— Exercise directions —
Word for word, restate every entry that follows.

Given entries Block Start

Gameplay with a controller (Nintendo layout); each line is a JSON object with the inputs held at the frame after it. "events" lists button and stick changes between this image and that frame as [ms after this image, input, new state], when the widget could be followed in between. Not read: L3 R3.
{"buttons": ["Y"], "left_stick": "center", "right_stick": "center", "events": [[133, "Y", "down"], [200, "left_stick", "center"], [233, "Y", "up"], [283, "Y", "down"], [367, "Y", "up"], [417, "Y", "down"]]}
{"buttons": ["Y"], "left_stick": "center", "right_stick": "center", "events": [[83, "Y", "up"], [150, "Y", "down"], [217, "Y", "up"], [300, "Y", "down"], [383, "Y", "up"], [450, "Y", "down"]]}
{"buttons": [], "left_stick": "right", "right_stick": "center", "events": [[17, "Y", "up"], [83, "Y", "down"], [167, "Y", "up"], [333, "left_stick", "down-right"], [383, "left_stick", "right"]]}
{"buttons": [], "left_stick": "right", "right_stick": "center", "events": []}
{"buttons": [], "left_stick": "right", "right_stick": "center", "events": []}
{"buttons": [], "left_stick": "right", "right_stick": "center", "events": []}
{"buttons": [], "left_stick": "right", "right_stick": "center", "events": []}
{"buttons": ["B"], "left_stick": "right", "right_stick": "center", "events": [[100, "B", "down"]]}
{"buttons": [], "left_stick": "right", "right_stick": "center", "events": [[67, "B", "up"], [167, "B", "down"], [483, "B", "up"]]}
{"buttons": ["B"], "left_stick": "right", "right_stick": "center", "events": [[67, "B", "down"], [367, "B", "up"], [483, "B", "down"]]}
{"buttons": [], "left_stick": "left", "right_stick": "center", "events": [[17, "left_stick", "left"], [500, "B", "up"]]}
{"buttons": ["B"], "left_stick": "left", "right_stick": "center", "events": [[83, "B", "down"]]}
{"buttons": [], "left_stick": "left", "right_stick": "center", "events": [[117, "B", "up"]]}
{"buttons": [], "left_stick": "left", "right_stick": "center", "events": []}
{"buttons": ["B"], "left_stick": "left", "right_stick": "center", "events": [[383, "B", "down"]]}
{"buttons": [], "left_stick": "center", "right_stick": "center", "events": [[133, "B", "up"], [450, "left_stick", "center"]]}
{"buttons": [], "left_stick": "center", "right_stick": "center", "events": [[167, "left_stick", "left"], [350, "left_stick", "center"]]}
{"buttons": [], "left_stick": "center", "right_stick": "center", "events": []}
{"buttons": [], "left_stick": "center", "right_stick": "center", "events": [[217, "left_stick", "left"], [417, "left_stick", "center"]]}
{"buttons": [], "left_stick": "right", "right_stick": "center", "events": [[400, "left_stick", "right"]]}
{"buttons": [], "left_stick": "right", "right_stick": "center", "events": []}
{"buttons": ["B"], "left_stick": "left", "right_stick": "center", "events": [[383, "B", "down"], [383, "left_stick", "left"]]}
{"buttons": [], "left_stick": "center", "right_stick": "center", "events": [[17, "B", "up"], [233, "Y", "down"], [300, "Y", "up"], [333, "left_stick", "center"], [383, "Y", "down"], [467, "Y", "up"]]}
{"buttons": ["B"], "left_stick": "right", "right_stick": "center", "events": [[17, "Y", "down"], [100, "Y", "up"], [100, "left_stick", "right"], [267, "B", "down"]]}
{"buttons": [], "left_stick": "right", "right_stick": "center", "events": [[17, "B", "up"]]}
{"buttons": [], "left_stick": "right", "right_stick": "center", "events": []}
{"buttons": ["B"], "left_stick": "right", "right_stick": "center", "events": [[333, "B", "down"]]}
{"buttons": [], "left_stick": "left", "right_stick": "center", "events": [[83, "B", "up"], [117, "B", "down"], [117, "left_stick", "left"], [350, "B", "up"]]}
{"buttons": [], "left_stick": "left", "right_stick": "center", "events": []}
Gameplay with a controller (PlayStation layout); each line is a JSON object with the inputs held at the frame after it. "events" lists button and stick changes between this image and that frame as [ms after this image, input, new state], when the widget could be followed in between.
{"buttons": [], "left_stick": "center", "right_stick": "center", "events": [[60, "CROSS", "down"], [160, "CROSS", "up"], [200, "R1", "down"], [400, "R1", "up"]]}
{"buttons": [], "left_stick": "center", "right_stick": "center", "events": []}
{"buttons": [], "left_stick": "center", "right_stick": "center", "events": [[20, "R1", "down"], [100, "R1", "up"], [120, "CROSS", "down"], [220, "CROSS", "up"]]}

Given entries Block End

— Task output —
Gameplay with a controller (Nintendo layout); each line is a JSON object with the inputs held at the frame after it. "events" lists button and stick changes between this image and that frame as [ms after this image, input, new state], when the widget could be followed in between. Not read: L3 R3.
{"buttons": ["Y"], "left_stick": "center", "right_stick": "center", "events": [[133, "Y", "down"], [200, "left_stick", "center"], [233, "Y", "up"], [283, "Y", "down"], [367, "Y", "up"], [417, "Y", "down"]]}
{"buttons": ["Y"], "left_stick": "center", "right_stick": "center", "events": [[83, "Y", "up"], [150, "Y", "down"], [217, "Y", "up"], [300, "Y", "down"], [383, "Y", "up"], [450, "Y", "down"]]}
{"buttons": [], "left_stick": "right", "right_stick": "center", "events": [[17, "Y", "up"], [83, "Y", "down"], [167, "Y", "up"], [333, "left_stick", "down-right"], [383, "left_stick", "right"]]}
{"buttons": [], "left_stick": "right", "right_stick": "center", "events": []}
{"buttons": [], "left_stick": "right", "right_stick": "center", "events": []}
{"buttons": [], "left_stick": "right", "right_stick": "center", "events": []}
{"buttons": [], "left_stick": "right", "right_stick": "center", "events": []}
{"buttons": ["B"], "left_stick": "right", "right_stick": "center", "events": [[100, "B", "down"]]}
{"buttons": [], "left_stick": "right", "right_stick": "center", "events": [[67, "B", "up"], [167, "B", "down"], [483, "B", "up"]]}
{"buttons": ["B"], "left_stick": "right", "right_stick": "center", "events": [[67, "B", "down"], [367, "B", "up"], [483, "B", "down"]]}
{"buttons": [], "left_stick": "left", "right_stick": "center", "events": [[17, "left_stick", "left"], [500, "B", "up"]]}
{"buttons": ["B"], "left_stick": "left", "right_stick": "center", "events": [[83, "B", "down"]]}
{"buttons": [], "left_stick": "left", "right_stick": "center", "events": [[117, "B", "up"]]}
{"buttons": [], "left_stick": "left", "right_stick": "center", "events": []}
{"buttons": ["B"], "left_stick": "left", "right_stick": "center", "events": [[383, "B", "down"]]}
{"buttons": [], "left_stick": "center", "right_stick": "center", "events": [[133, "B", "up"], [450, "left_stick", "center"]]}
{"buttons": [], "left_stick": "center", "right_stick": "center", "events": [[167, "left_stick", "left"], [350, "left_stick", "center"]]}
{"buttons": [], "left_stick": "center", "right_stick": "center", "events": []}
{"buttons": [], "left_stick": "center", "right_stick": "center", "events": [[217, "left_stick", "left"], [417, "left_stick", "center"]]}
{"buttons": [], "left_stick": "right", "right_stick": "center", "events": [[400, "left_stick", "right"]]}
{"buttons": [], "left_stick": "right", "right_stick": "center", "events": []}
{"buttons": ["B"], "left_stick": "left", "right_stick": "center", "events": [[383, "B", "down"], [383, "left_stick", "left"]]}
{"buttons": [], "left_stick": "center", "right_stick": "center", "events": [[17, "B", "up"], [233, "Y", "down"], [300, "Y", "up"], [333, "left_stick", "center"], [383, "Y", "down"], [467, "Y", "up"]]}
{"buttons": ["B"], "left_stick": "right", "right_stick": "center", "events": [[17, "Y", "down"], [100, "Y", "up"], [100, "left_stick", "right"], [267, "B", "down"]]}
{"buttons": [], "left_stick": "right", "right_stick": "center", "events": [[17, "B", "up"]]}
{"buttons": [], "left_stick": "right", "right_stick": "center", "events": []}
{"buttons": ["B"], "left_stick": "right", "right_stick": "center", "events": [[333, "B", "down"]]}
{"buttons": [], "left_stick": "left", "right_stick": "center", "events": [[83, "B", "up"], [117, "B", "down"], [117, "left_stick", "left"], [350, "B", "up"]]}
{"buttons": [], "left_stick": "left", "right_stick": "center", "events": []}
Gameplay with a controller (PlayStation layout); each line is a JSON object with the inputs held at the frame after it. "events" lists button and stick changes between this image and that frame as [ms after this image, input, new state], when the widget could be followed in between.
{"buttons": [], "left_stick": "center", "right_stick": "center", "events": [[60, "CROSS", "down"], [160, "CROSS", "up"], [200, "R1", "down"], [400, "R1", "up"]]}
{"buttons": [], "left_stick": "center", "right_stick": "center", "events": []}
{"buttons": [], "left_stick": "center", "right_stick": "center", "events": [[20, "R1", "down"], [100, "R1", "up"], [120, "CROSS", "down"], [220, "CROSS", "up"]]}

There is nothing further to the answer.